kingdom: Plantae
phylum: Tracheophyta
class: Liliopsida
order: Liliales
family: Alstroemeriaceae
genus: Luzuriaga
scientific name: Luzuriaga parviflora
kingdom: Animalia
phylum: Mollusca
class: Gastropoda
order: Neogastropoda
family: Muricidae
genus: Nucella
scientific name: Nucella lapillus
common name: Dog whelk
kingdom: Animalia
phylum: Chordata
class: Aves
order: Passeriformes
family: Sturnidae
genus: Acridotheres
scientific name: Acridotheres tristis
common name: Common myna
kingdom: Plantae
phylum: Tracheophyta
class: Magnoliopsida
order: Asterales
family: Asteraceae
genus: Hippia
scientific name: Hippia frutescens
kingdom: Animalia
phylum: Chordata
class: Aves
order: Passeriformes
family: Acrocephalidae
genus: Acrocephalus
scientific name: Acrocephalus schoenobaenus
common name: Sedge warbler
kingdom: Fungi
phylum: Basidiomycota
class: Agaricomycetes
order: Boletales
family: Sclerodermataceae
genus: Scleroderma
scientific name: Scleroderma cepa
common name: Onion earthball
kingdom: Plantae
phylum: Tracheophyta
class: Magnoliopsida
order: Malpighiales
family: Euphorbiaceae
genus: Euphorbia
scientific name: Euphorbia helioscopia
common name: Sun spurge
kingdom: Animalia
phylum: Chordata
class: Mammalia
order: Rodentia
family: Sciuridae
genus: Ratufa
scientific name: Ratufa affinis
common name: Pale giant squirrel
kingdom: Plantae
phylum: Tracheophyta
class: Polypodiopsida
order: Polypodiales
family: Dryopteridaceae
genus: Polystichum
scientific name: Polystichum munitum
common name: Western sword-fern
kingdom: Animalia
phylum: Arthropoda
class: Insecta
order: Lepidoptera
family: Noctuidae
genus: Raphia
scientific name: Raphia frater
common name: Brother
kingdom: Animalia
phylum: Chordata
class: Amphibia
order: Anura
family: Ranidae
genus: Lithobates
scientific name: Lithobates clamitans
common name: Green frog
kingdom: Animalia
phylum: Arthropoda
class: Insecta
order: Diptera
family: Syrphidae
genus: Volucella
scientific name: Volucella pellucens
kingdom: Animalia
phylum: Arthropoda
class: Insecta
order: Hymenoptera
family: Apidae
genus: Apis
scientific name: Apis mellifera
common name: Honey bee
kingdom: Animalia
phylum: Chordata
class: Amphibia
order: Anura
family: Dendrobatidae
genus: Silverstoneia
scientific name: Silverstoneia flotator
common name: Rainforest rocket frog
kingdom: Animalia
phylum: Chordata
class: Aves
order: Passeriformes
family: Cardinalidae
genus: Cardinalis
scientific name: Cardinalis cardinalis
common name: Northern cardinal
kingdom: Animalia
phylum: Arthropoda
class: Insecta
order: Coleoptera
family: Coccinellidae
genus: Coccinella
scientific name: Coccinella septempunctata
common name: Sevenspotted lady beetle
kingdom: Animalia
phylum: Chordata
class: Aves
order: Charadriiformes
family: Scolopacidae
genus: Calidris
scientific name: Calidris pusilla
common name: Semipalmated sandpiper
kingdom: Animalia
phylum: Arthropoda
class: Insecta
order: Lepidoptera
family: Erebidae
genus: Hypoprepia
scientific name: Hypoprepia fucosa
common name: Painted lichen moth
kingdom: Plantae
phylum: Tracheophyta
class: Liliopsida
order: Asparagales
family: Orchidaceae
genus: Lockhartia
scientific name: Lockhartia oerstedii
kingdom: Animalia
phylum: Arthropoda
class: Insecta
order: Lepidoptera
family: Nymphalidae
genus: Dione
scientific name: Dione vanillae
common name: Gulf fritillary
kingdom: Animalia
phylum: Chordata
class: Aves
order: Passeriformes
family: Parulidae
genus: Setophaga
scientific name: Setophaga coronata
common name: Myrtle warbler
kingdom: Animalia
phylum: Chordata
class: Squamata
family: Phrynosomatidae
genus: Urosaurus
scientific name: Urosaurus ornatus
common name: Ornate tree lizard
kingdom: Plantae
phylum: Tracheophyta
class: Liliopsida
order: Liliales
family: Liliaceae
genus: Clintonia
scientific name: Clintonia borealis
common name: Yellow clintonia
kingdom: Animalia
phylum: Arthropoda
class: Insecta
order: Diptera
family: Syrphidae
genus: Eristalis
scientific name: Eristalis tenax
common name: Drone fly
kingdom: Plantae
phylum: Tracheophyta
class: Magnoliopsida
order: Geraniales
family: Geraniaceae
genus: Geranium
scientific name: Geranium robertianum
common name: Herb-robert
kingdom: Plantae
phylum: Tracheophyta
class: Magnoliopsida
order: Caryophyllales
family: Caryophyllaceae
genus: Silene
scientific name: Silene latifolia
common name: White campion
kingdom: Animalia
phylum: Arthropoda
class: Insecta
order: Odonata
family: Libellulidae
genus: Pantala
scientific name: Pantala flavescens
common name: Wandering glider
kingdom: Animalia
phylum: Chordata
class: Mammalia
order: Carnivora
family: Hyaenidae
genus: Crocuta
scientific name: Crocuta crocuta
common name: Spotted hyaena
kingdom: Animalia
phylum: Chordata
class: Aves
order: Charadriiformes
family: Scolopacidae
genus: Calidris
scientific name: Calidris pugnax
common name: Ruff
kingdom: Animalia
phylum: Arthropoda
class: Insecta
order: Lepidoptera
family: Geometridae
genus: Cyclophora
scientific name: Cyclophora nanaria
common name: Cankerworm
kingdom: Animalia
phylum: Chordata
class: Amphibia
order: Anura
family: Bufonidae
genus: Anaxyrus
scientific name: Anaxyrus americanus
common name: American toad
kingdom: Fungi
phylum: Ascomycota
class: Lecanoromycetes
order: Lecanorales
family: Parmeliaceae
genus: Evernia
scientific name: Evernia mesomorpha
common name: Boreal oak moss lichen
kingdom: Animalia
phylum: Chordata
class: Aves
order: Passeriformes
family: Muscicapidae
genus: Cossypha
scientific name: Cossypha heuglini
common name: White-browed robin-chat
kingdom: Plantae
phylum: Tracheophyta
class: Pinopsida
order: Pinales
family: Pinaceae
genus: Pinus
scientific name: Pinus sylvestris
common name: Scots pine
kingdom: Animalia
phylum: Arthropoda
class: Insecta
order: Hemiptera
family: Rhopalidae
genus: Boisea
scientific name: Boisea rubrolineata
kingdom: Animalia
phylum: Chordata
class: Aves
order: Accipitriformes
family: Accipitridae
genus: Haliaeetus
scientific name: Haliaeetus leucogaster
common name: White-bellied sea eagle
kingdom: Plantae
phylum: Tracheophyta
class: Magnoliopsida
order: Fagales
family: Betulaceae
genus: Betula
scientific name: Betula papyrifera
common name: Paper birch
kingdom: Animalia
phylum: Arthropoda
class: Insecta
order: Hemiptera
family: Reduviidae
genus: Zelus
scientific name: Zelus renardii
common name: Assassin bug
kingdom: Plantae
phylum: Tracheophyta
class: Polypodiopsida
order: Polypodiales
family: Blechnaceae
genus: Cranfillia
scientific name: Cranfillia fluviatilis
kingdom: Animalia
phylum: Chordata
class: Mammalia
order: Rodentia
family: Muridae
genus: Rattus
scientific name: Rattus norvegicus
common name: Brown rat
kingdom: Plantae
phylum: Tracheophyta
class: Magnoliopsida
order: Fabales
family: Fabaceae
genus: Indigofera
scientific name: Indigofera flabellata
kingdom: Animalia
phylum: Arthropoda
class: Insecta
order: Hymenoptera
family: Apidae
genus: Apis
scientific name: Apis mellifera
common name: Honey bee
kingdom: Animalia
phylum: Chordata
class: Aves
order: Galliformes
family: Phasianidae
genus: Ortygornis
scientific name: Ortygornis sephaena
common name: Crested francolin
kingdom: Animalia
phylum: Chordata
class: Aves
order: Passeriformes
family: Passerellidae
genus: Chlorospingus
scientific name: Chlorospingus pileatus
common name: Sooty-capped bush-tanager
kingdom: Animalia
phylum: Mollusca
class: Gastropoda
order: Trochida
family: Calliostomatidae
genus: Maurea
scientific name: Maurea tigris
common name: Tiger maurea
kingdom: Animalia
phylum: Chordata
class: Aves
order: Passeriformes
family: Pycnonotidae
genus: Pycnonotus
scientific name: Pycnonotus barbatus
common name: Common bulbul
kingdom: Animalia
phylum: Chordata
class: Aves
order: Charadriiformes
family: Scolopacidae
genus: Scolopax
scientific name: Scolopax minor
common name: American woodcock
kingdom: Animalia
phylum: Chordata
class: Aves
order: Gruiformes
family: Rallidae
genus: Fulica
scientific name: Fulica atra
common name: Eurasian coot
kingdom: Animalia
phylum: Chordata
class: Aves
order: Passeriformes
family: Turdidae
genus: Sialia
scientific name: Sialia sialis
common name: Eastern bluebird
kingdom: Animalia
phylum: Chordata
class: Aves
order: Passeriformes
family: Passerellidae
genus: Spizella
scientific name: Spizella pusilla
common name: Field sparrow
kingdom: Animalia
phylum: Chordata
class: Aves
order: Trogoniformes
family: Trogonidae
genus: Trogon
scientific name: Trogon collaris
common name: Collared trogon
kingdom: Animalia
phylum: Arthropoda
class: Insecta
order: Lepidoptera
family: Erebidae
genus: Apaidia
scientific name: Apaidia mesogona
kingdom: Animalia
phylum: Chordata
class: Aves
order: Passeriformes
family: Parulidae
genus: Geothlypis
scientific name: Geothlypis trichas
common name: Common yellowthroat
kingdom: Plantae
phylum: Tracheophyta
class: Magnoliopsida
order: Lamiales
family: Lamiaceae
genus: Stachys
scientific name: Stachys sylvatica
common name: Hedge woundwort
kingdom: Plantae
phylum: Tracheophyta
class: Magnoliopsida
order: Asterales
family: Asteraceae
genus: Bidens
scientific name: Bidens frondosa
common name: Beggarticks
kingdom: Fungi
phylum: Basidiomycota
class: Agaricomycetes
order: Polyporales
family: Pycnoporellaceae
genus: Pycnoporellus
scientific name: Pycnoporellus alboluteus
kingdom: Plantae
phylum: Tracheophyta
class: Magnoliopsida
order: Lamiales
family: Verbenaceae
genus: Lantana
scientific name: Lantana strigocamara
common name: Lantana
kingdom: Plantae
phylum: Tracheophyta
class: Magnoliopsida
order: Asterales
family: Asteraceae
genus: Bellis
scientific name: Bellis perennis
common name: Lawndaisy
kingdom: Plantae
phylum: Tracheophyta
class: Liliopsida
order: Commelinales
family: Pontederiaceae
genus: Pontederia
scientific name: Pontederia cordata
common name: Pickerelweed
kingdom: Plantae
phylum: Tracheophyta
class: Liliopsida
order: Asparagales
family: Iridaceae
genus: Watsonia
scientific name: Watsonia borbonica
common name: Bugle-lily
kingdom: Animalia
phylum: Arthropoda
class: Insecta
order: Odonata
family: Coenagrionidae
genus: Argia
━━━━━━━━━━━━━━━━
#### PROBLEM TO WORK ON
Please retype the data above exactly, beginning with the line containing "common name: Ruff" and ending with the line containing "family: Bufonidae", both included.

#### RESULT FOR THIS TASK
common name: Ruff
kingdom: Animalia
phylum: Arthropoda
class: Insecta
order: Lepidoptera
family: Geometridae
genus: Cyclophora
scientific name: Cyclophora nanaria
common name: Cankerworm
kingdom: Animalia
phylum: Chordata
class: Amphibia
order: Anura
family: Bufonidae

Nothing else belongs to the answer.